=== MATERIAL SHOWN ===

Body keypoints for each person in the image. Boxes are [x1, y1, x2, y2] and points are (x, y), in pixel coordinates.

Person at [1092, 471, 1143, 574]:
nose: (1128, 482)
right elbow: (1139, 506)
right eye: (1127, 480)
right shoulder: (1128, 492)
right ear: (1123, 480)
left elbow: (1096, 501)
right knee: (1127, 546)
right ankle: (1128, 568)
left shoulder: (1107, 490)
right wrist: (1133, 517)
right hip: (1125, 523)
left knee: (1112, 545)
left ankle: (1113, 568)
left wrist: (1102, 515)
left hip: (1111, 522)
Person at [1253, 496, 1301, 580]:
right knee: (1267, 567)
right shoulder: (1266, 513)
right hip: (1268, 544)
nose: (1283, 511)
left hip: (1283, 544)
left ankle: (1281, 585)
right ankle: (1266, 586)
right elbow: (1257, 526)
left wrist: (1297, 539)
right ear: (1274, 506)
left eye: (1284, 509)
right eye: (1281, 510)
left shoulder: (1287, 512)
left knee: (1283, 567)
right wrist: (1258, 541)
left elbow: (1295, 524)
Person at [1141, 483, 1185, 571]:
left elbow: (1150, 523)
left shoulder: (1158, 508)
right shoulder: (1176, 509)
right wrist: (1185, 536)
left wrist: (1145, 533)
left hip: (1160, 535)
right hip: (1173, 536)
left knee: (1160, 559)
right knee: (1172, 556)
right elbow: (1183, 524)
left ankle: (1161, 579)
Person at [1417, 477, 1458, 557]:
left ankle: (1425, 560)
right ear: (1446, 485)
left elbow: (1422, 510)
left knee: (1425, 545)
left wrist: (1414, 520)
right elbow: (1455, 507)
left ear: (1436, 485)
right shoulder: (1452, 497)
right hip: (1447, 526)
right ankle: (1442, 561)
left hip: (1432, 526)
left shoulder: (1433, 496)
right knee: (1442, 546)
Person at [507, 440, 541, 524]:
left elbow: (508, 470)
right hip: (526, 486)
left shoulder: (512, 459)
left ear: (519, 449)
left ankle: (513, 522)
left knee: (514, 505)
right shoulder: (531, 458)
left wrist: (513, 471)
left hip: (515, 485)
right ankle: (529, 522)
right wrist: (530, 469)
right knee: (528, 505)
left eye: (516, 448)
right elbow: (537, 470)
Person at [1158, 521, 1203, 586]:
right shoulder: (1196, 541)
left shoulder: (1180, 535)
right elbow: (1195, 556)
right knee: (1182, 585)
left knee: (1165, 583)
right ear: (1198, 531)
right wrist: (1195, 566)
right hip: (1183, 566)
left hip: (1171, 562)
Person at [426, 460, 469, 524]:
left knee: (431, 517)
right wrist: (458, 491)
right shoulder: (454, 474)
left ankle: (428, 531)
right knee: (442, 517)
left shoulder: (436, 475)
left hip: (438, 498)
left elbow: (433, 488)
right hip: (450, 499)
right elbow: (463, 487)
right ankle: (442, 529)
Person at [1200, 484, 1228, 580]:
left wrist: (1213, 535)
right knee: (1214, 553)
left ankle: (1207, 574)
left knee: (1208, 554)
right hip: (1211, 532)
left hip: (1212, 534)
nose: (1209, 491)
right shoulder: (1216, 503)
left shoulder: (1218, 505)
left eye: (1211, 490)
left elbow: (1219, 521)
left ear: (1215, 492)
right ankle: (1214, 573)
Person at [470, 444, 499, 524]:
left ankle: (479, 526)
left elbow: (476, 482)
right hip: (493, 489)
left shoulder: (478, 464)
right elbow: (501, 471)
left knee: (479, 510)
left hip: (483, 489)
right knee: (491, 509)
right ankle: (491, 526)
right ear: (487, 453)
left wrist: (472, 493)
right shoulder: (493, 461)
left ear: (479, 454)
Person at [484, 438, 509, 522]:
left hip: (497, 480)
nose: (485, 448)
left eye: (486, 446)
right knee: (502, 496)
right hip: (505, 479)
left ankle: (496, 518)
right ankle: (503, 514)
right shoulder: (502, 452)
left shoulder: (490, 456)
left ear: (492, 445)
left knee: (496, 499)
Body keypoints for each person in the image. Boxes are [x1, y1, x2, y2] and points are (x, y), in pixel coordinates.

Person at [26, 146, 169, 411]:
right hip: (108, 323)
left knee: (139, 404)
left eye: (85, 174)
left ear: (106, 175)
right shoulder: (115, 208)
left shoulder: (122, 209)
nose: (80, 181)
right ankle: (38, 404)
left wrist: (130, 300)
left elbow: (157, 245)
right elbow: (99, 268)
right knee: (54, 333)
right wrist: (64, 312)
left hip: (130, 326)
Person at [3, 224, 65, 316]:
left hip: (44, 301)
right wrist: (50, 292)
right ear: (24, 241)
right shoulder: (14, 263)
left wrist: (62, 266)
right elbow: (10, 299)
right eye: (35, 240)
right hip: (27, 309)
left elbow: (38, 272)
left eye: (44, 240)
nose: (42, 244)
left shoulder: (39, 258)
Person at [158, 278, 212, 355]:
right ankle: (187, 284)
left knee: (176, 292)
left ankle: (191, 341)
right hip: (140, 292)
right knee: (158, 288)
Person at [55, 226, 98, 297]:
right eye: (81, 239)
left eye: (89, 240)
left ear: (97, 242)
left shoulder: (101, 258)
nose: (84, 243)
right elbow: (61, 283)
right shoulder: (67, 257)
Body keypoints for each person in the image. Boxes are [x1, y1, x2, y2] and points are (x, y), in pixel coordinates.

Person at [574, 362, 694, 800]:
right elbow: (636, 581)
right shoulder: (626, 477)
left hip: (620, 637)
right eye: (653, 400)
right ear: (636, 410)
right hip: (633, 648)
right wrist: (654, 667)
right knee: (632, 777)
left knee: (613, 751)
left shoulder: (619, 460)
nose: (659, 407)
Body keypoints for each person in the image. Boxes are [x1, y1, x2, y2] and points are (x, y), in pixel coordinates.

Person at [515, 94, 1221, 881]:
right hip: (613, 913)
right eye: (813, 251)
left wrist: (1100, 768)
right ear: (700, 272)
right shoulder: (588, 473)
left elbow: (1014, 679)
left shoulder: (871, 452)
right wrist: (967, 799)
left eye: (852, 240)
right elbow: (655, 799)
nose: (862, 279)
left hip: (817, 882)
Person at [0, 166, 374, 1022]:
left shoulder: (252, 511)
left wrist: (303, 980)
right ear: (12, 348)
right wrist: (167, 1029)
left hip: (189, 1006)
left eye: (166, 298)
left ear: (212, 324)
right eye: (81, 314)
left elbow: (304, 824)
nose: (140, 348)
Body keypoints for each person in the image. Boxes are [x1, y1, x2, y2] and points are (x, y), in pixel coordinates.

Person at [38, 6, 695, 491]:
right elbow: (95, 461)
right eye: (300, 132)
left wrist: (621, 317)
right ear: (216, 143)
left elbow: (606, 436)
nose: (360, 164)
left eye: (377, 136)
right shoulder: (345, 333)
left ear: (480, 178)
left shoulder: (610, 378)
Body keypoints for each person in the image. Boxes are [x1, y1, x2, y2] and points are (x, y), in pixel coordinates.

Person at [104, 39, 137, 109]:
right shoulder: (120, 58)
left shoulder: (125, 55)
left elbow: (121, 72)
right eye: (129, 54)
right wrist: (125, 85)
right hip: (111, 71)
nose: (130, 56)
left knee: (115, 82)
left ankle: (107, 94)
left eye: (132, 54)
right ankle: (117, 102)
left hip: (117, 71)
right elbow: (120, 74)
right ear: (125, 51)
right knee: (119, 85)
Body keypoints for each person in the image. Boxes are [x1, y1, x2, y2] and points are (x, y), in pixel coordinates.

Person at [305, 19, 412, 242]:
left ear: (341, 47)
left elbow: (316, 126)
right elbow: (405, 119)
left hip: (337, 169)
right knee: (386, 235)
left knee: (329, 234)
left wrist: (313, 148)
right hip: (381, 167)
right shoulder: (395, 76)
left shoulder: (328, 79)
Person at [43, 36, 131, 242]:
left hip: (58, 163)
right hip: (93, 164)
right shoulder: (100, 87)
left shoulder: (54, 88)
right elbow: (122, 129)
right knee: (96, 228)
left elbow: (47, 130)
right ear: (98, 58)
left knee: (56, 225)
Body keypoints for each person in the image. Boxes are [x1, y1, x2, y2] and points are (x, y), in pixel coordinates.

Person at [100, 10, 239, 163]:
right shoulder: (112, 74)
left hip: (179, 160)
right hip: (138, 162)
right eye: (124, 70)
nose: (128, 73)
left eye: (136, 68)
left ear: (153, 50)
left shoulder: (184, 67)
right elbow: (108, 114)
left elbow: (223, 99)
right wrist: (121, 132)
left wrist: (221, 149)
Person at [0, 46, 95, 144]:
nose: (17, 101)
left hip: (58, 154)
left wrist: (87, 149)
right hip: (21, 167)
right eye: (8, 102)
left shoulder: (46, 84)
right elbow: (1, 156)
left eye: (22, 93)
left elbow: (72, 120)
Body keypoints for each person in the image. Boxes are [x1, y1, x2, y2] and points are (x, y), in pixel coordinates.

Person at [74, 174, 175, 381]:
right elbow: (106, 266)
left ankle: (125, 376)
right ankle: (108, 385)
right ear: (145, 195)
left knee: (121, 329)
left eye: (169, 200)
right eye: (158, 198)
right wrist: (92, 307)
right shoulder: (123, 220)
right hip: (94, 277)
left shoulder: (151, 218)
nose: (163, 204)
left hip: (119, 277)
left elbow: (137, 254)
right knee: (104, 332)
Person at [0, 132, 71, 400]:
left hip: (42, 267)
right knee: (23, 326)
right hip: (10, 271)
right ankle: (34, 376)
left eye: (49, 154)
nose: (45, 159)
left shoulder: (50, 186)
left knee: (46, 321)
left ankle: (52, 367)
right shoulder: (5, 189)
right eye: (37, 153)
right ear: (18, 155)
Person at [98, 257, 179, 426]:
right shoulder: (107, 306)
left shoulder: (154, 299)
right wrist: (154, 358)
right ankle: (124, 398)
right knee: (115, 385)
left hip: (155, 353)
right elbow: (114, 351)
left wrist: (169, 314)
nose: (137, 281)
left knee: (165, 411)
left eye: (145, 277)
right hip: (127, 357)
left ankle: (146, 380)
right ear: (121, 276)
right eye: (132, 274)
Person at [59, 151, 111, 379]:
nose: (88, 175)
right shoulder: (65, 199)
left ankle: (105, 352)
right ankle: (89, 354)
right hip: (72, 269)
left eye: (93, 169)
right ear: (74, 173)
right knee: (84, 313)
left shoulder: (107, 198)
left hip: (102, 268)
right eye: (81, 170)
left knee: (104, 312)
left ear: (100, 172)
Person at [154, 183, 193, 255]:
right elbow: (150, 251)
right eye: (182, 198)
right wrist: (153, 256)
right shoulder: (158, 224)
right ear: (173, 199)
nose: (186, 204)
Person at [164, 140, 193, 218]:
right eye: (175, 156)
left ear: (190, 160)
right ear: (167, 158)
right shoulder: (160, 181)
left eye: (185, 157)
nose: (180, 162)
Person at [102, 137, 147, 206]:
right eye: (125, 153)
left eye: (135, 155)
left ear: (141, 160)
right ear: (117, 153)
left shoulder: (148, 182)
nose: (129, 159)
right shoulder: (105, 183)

===

EXERCISE BRIEF> Copy out, exactly and alone, the lines of the entries above between the ones holding "right ear: (636, 410)" and "nose: (360, 164)", inclusive.

RESPONSE TO THE TASK>
right ear: (636, 410)
right hip: (633, 648)
right wrist: (654, 667)
right knee: (632, 777)
left knee: (613, 751)
left shoulder: (619, 460)
nose: (659, 407)
Body keypoints for each person in the image. Boxes are [x1, y1, x2, y2] and points are (x, y), in pixel coordinates.

Person at [515, 94, 1221, 881]:
right hip: (613, 913)
right eye: (813, 251)
left wrist: (1100, 768)
right ear: (700, 272)
right shoulder: (588, 473)
left elbow: (1014, 679)
left shoulder: (871, 452)
right wrist: (967, 799)
left eye: (852, 240)
right elbow: (655, 799)
nose: (862, 279)
left hip: (817, 882)
Person at [0, 166, 374, 1022]:
left shoulder: (252, 511)
left wrist: (303, 980)
right ear: (12, 348)
right wrist: (167, 1029)
left hip: (189, 1006)
left eye: (166, 298)
left ear: (212, 324)
right eye: (81, 314)
left elbow: (304, 824)
nose: (140, 348)
Body keypoints for each person in the image. Boxes are [x1, y1, x2, y2] and points are (x, y), in pixel coordinates.

Person at [38, 6, 695, 491]:
right elbow: (95, 461)
right eye: (300, 132)
left wrist: (621, 317)
right ear: (216, 143)
left elbow: (606, 436)
nose: (360, 164)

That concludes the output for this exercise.